Bringing this emotional approach to Philadelphia was the only way for Cogswell, “it’s a really important factor is that there is a connection when someone eats one of my desserts. I think that is when food is most meaningful to people.” However, tapping into that philosophy at a restaurant cooking Israeli cuisine isn’t so easy. After all, what was her emotional connection to babka, to konafi or sachleb?
The pursuit for this connection to the pastries she cooks has led Cogswell to build a strong relationship with Solomonov, who promoted her from cook to pastry chef within two months of her starting work in his kitchen, and the strength of their bond is clear. “He has been an incredible influence and mentor,” she gushes.
But, still. How do you create an emotional connection for a diner when you’re cooking a pastry from a country you’ve never even been to before? “I try to learn about Mike’s traditions, about his life, what he grew up with and what he feels an emotional connection to. Then I try to find a familiar part of that in my life. We try to use ingredients, techniques and tastes that you find around Israel but we also use these American ingredients and techniques from our own heritage. It is an Israeli restaurant, we always use that as our base, but not everything is always traditional. I’m just looking for those bits that I get excited about, the piece I relate to and the piece that makes me interested. I find where that connection lies so I can try to make other people excited about it when they taste the food.”

* _Short task A_: In the piece on pastry chef Cogswell, how soon after she started working in Solomonov's kitchen did he promote her from cook to pastry chef?
* _Short task B_: In the piece on pastry chef Cogswell, shorten the paragraph beginning "The pursuit for this connection" while keeping its main facts.
* _Short task C_: Continue the piece on pastry chef Cogswell from the point where it ends.

* _Data lines_:
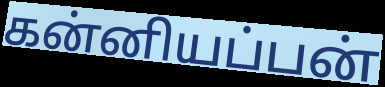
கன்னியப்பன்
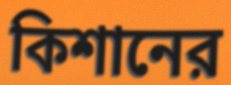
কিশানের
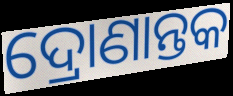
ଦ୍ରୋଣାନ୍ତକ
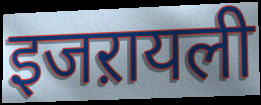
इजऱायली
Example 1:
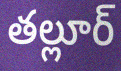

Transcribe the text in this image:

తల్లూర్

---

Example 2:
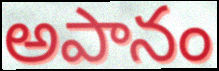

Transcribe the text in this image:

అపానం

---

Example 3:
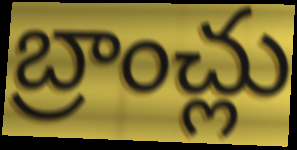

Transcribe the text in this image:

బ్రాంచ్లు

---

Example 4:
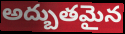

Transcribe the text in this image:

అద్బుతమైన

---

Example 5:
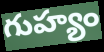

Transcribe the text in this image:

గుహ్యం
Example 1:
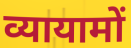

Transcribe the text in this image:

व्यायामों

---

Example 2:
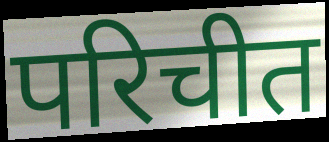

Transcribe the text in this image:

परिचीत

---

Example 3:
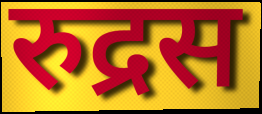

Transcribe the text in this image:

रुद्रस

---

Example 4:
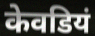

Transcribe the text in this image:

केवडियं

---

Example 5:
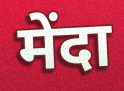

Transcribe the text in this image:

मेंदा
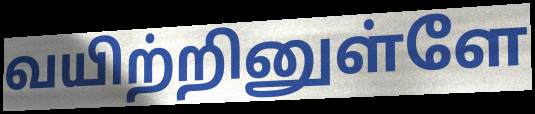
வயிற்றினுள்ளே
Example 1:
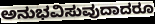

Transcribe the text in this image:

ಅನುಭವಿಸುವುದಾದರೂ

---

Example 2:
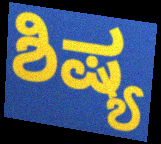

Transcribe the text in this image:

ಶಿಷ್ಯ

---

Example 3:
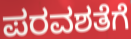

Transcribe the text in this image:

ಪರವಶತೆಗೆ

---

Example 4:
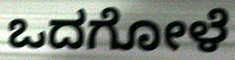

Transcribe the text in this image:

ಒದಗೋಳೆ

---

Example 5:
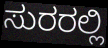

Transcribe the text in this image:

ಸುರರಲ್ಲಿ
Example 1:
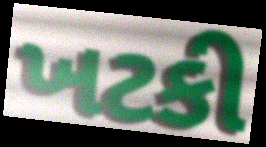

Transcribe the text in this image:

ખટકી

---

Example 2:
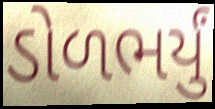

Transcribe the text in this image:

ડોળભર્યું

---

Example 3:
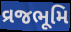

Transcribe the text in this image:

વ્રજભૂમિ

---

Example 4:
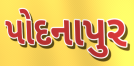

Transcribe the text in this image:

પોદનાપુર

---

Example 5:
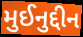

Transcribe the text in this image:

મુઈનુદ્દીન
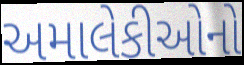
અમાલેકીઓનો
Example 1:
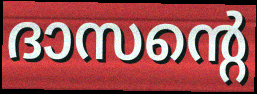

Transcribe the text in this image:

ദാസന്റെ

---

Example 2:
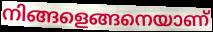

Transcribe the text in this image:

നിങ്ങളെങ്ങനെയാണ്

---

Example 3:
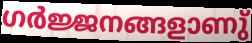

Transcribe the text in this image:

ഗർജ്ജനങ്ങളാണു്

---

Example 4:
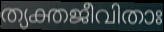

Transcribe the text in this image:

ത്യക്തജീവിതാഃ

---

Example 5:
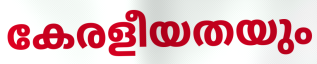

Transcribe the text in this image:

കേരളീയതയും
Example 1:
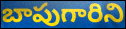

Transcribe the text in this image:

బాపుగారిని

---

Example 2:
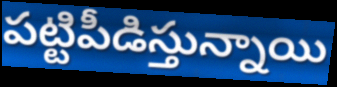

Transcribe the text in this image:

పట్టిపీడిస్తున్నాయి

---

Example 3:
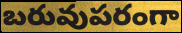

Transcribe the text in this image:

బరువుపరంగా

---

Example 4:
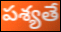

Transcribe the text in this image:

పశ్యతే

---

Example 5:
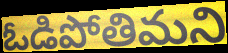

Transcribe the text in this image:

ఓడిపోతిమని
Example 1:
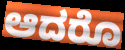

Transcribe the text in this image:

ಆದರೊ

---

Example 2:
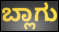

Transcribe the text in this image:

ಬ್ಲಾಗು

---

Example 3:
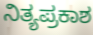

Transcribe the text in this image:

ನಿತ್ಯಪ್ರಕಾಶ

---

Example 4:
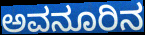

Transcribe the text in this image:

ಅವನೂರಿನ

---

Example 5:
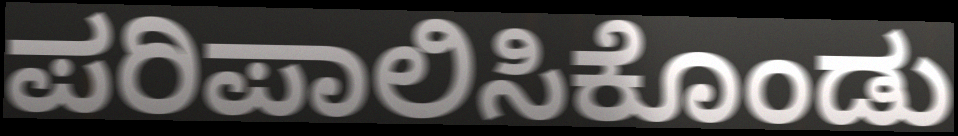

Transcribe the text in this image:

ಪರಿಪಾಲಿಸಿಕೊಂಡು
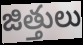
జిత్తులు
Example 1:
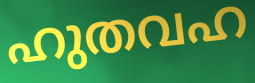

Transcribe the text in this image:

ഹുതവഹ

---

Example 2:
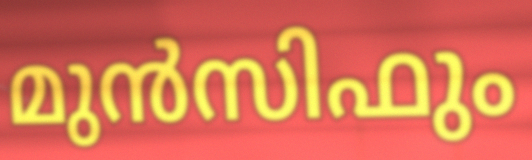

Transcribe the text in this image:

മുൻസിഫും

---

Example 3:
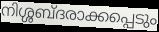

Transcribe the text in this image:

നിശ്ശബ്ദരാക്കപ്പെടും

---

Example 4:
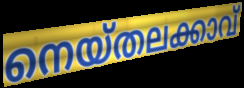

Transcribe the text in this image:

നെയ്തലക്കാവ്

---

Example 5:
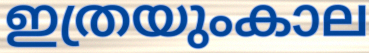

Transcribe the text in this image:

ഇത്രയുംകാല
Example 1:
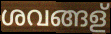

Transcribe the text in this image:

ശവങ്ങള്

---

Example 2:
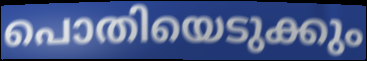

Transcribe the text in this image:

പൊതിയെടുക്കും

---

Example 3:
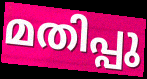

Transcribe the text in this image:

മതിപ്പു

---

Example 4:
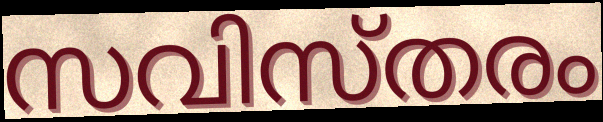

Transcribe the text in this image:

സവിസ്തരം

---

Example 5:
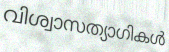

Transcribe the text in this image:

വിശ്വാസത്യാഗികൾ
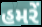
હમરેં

* _Final result A_: Within two months.

* _Final result B_: Cogswell's search for a connection to the pastries she makes has built a strong bond with Solomonov, who promoted her from cook to pastry chef within two months of her starting in his kitchen. She calls him an incredible influence and mentor.

* _Final result C_:
This approach presents itself in many forms but perhaps Cogswell’s most famous dessert is Malabi custard, “that’s the one people seem to come away enjoying the most,” says the chef as she explains the connection the dish conjures for diners. “It’s an Israeli milk pudding, very similar to a panna cotta, but it’s just milk and cream with this exotic flair because we add rose water, orange blossom water and ground orchid root. Super floral but that really clean simple, dairy flavor which is super relatable. We all have a primal connection to that flavor, milk is the first thing we taste in the world.”
Another dish that shows off this smart connecting of cultures is Cogswell’s take on konafi, a shredded filo dough from Israel that is traditionally stuffed with cheese and doused in sticky syrup. Cogswell drops the cheese, sometimes replacing it with chocolate ganache, but for her smartest move, she replaces it with pastry cream. A sweet American hit that, as she says, “mimics the creaminess of the cheese but in a little bit of a different way.” This is often baked in the shape of a layered caked, a great visual anchor for those tasting their first sample of Israeli dessert.”
Zahav, and in turn Cogswell, have become leaders in presenting modern Israeli cuisine to American palates, and if there needed to be any convincing that Israeli food is now a big player in the American culinary landscape, this is the second year consecutively that a chef cooking Israeli cuisine has been picked for the Rising Star award, with Zachary Engel beating Cogswell to the prize in 2017.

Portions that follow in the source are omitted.